Que disent les chiffres?

Publié le 2018-04-13 | Le Nouvelliste

Economie -

Lorsqu'une économie exporte un produit plus qu'elle ne l'importe, sa balance commerciale (la différence entre les exportations et les importations) pour ce produit est positive. La tendance est de conclure que ce pays a un avantage comparatif concernant le produit, par rapport aux autres pays partenaires ; la balance commerciale positive résulte généralement de sa capacité à produire le bien en question à moindre coût que ses partenaires. Généralement, il est recommandé de renforcer la production dans les filières pour lesquelles un avantage comparatif existe, et implicitement de continuer à importer les autres produits.

Si l'on considère les produits de la classe « Nourriture, Boissons et Tabac », pour lesquels les pays fournisseurs d’Haïti semblent avoir un avantage comparatif, faut-il délaisser les secteurs de l'agriculture et de l'agro-industrie et se focaliser uniquement dans les secteurs pour lesquels Haïti a un avantage comparatif? Et si l'on regardait les choses d'une autre manière, considérant les importations comme un indicateur de la demande? C'est, en fait, avec ce regard que cet article est rédigé, se focalisant sur la classe des produits « Nourriture, Boissons et Tabac ». Il s’inspire du thème du Sommet international sur la finance, organisé par le Group Croissance, ProFin et la BRH, qui portait sur le financement de l’agribusiness.

La figure 1 montre qu'une opportunité existe pour les secteurs de production de biens de la classe « Nourriture, Boissons et Tabac ». Dans la figure 1, plus la couleur d’une case est foncée ou rouge, plus les importations d’Haïti, en dollars américains, sont élevées.
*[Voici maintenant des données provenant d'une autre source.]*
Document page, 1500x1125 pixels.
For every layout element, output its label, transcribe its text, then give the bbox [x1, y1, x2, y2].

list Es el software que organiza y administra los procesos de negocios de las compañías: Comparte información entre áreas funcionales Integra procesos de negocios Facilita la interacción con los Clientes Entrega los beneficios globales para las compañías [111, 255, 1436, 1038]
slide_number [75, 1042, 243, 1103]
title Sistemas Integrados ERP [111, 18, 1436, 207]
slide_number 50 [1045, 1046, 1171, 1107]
Les importations de ladite classe de produits sont les plus importantes, après les « Autres Produits Manufacturés ». Elles tendent à augmenter, comme l’exprime la figure 1. Le marché haïtien devient de plus en plus attractif, probablement avec l'augmentation de la population. C'est bien une opportunité pour les secteurs de l'agriculture et de l'agro-industrie en Haïti.
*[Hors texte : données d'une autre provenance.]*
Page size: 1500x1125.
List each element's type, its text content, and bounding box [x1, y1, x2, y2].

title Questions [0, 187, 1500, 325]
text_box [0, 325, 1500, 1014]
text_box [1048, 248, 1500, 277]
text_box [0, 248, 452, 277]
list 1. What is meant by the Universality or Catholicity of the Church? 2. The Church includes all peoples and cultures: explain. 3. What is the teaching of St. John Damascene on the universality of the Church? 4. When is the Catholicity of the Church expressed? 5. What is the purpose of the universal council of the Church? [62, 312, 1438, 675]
Si l'agriculture et l'agro-industrie haïtiennes ne profitent pas de la demande intérieure de la classe des produits « Nourriture, Boissons et Tabac », les économies développées et celles de la Caraïbe et de l'Amérique latine en bénéficient. La figure 2 montre que les exportations vers Haïti, des régions susmentionnés, tendent à augmenter pour les produits de la classe « Nourriture, Boissons et Tabac ». La demande haïtienne pour les produits de ladite classe est une opportunité. Alors, si d’autres économies en profitent, pourquoi pas Haïti ?
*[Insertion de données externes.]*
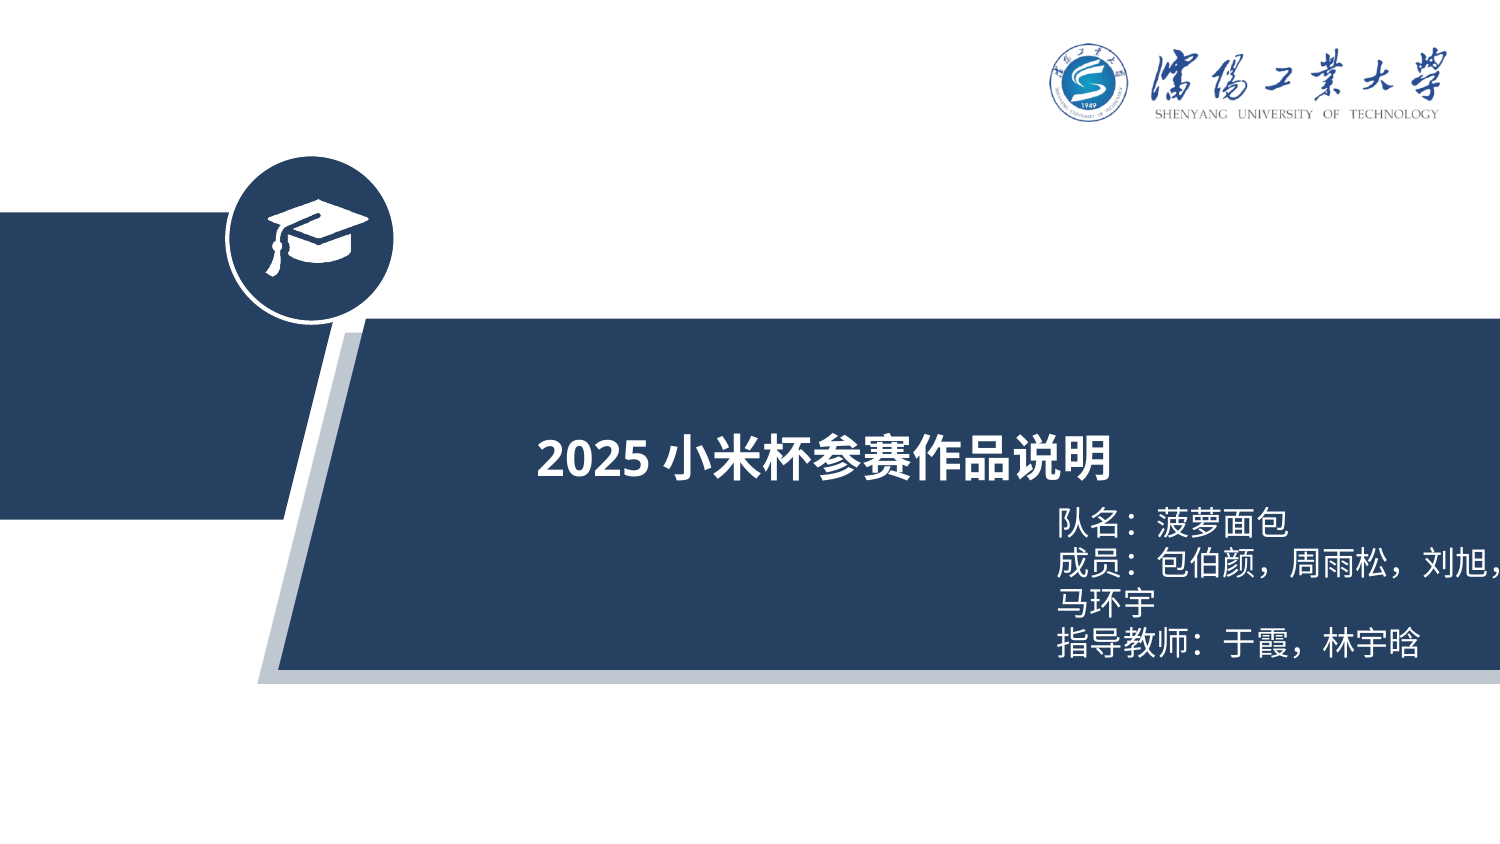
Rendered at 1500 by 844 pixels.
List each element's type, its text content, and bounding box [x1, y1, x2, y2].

text_box [255, 330, 1500, 687]
text_box 队名：菠萝面包 成员：包伯颜，周雨松，刘旭，马环宇 指导教师：于霞，林宇晗 [1045, 497, 1500, 668]
picture [1049, 43, 1448, 122]
text_box [0, 210, 335, 522]
text_box [225, 152, 398, 325]
text_box 2025小米杯参赛作品说明 [525, 421, 1500, 493]
picture [265, 198, 370, 278]
text_box [276, 316, 1500, 672]
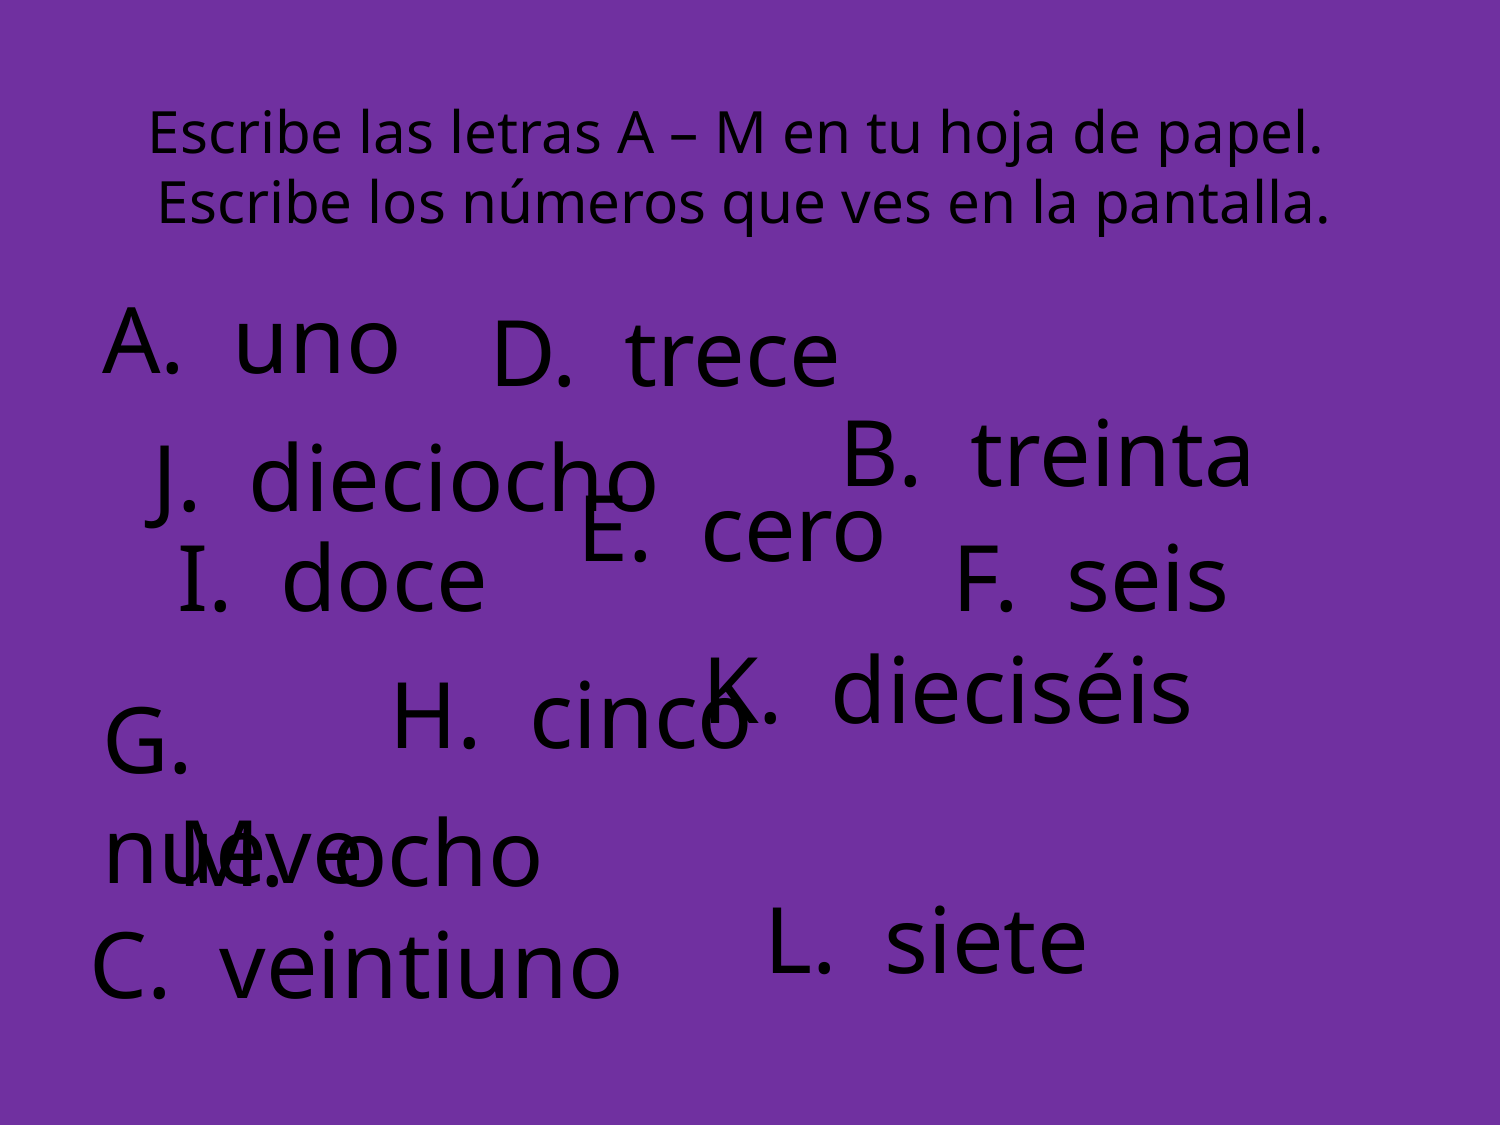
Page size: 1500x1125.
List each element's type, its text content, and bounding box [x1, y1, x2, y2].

text_box G. nueve [87, 674, 513, 899]
text_box E. cero [562, 462, 988, 588]
text_box Escribe las letras A – M en tu hoja de papel. Escribe los números que ves en la pantalla. [87, 87, 1400, 243]
text_box C. veintiuno [74, 899, 663, 1025]
text_box B. treinta [825, 387, 1300, 513]
text_box A. uno [87, 274, 513, 400]
text_box D. trece [474, 287, 900, 413]
text_box L. siete [750, 874, 1175, 1000]
text_box K. dieciséis [687, 624, 1263, 750]
text_box M. ocho [162, 787, 588, 899]
text_box I. doce [162, 538, 588, 638]
text_box J. dieciocho [137, 412, 750, 538]
text_box F. seis [937, 512, 1363, 638]
text_box H. cinco [375, 649, 800, 775]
Les pays fournisseurs ont-elles un avantage comparatif par rapport à Haïti ? Probablement oui, notamment en considérant l’apport de la recherche et de la technologie dans leur système de production. Mais leur avantage comparatif ne résulterait-il pas des subventions gouvernementales au secteur agricole de ses pays et du financement de la recherche ?

Haïti peut profiter de sa propre demande intérieure, créant ainsi de l’emploi dans l’économie et réduisant le déficit commercial. Mais, pour y arriver, il faut de bonnes politiques publiques en lieu et place d’actions ponctuelles.